L’infortuné sera ensuite conduit de force «dans un taxi banalisé» en direction des services de la Police judiciaire de Yaoundé, au sein desquels il sera entendu, «pendant près de 2 heures», indique la correspondance. Après avoir fait «l’objet de diverses menaces (y compris d’être mis en cellule) sans le moindre égard et sans pouvoir contacter ou alerter qui que ce soit, ceci en violation de ses droits les plus élémentaires….». Patrick Eeckelers a été finalement libéré «après intervention de hauts responsables de la Police judiciaire», précise le Président directeur général de CPH Actis. D’où les inquiétudes et la vive protestation concernant «le traitement inacceptable et les conditions de cette interpellation», exprimé par le groupe industriel.

Malversations financières

Mais que reproche-t-on exactement à Patrick Eeckelers, arrivé à la tête de l’entreprise Eneo S.A, le 30 mars 2022? D’après une source, «le dossier est costaud». Elle dévoile, entre autres raisons, des soupçons de détournements organisés de véhicules de l’entreprises sous le prétexte de vols, des dysfonctionnements au niveau de l’inspection générale d’Eneo, des soupçons sur l’attribution de certains marchés et la couverture en interne de réseaux de fraude entretenus par des responsables à Eneo, la mise en cause des agissements de M. Remy Jean Plissier et la gestion de la sécurité de l’entreprise.

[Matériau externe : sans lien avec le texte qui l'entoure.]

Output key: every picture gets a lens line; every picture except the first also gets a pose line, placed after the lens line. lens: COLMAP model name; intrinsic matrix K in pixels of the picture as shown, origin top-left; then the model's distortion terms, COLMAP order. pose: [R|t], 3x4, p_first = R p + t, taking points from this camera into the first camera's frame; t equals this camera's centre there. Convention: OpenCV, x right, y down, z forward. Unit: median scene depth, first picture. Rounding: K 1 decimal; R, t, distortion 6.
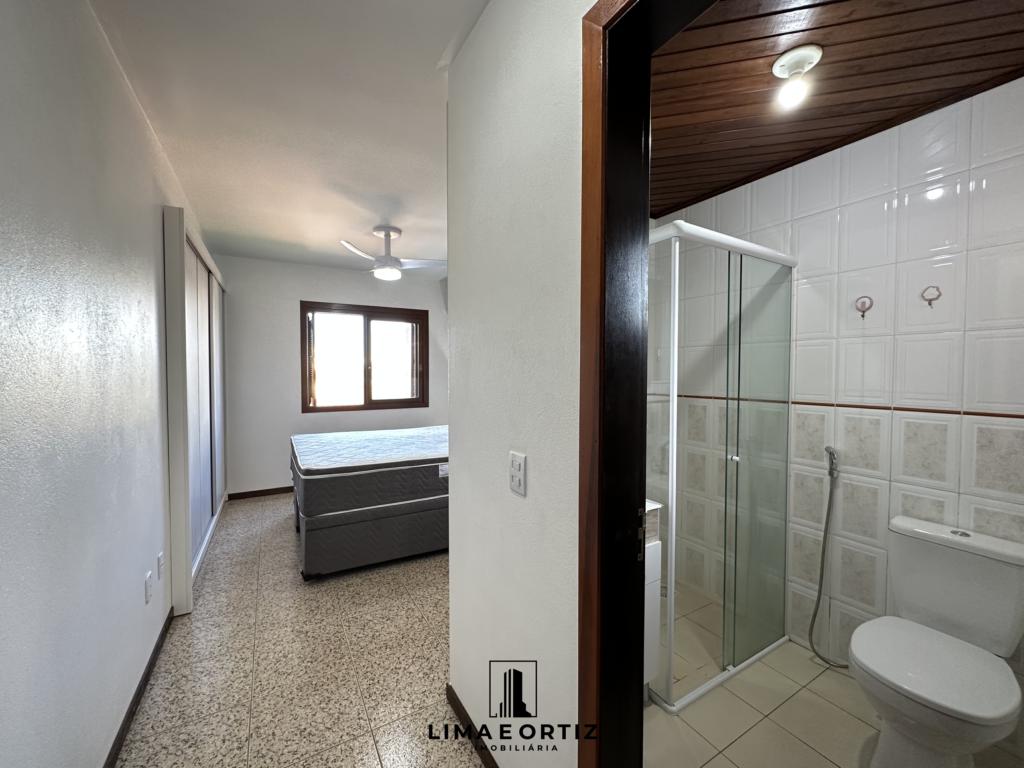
lens RADIAL K [[410.7, 0, 512.4], [0, 410.7, 381.5], [0, 0, 1]] dist [-0.001722, -0.000136]
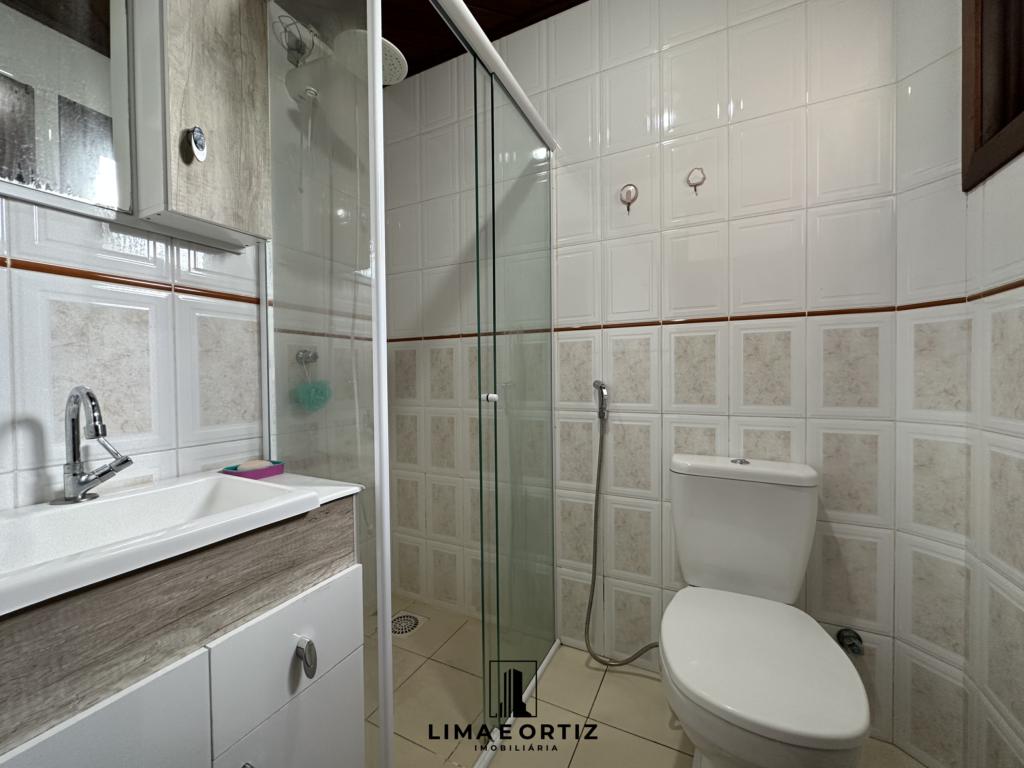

La même source évoque par ailleurs l’acquisition à travers une société écran de groupes électrogènes de marque «Caterpillar» inadaptés pour la centrale thermique de Bertoua en 2018, la disproportion des investissements, le projet de cession de certains barrages au motif de renflouement des caisses de l’entreprise, la situation financière et comptable de l’entreprise qui serait préoccupante, la dette de l’entreprise vis-à-vis des prestataires et en particulier de Tradex, la destination des emprunts de 100 milliards de FCFA et de 210 milliards levés par l’entreprise ou en cours de l’être, les bonus de plus de 3 milliards reversés aux employés par une entreprise qui se dit souvent en difficulté, les conditions du recrutement du cabinet étranger Orrick, et les 7 milliards qu’il recevrait à titre de frais et émoluments, les conditions de recrutement et de collaboration avec le cabinet de l’ancienne collaboratrice de l’entreprise, ou encore la réfection du domicile du Directeur général adjoint d’Eneo à 180 millions de FCFA etc….

La version d’Eneo

Les responsables d’Eneo Cameroon S.A s’inscrivent en faux contre toutes les accusations mentionnées supra. D’ailleurs, ils les considèrent comme un tissu de mensonge propagé par un employé récemment licencié. Pour sa défense, l’opérateur de l’énergie électrique convoque des faits probants, glissés dans une note interne adressée aux employés, dont Ecomatin a pu obtenir copie. Intitulée «sur les récents événements, voici ce que nous devons savoir… ». Eneo Cameroon y indique que «spécifiquement, la lutte contre la fraude se déroule tant en externe qu’en interne. Ce qui a permis de traquer des acteurs du phénomène encore plus que par le passé (….). La détermination de l’entreprise reste intacte. Elle a, ces derniers mois, sanctionné aussi des agents engagés en première ligne du front de lutte contre la fraude. Eneo Cameroon est consciente que ces mesures ont généré de la part de ces acteurs une campagne de désinformation et de dénigrement, dont notre Direction des Affaires Juridiques s’est saisie», clarifie la Direction générale de l’entreprise.

En guise de bilan, Eneo se targue d’avoir en 2021, mis aux arrêts et à la disposition de la justice 487 barons de la fraude. 162 faux électriciens ont également été arrêtés. Parmi lesquels, 15 employés Eneo et 30 des entreprises partenaires licenciés. «Le conseil de discipline suite à de nombreuses investigations a sanctionné leur implication dans des trafics qu’ils sont censés être les premiers à combattre», précise-t-on à Eneo, qui s’en remet aux pouvoirs en place pour faire toute la lumière sur cette affaire et prendre les mesures nécessaires. À suivre.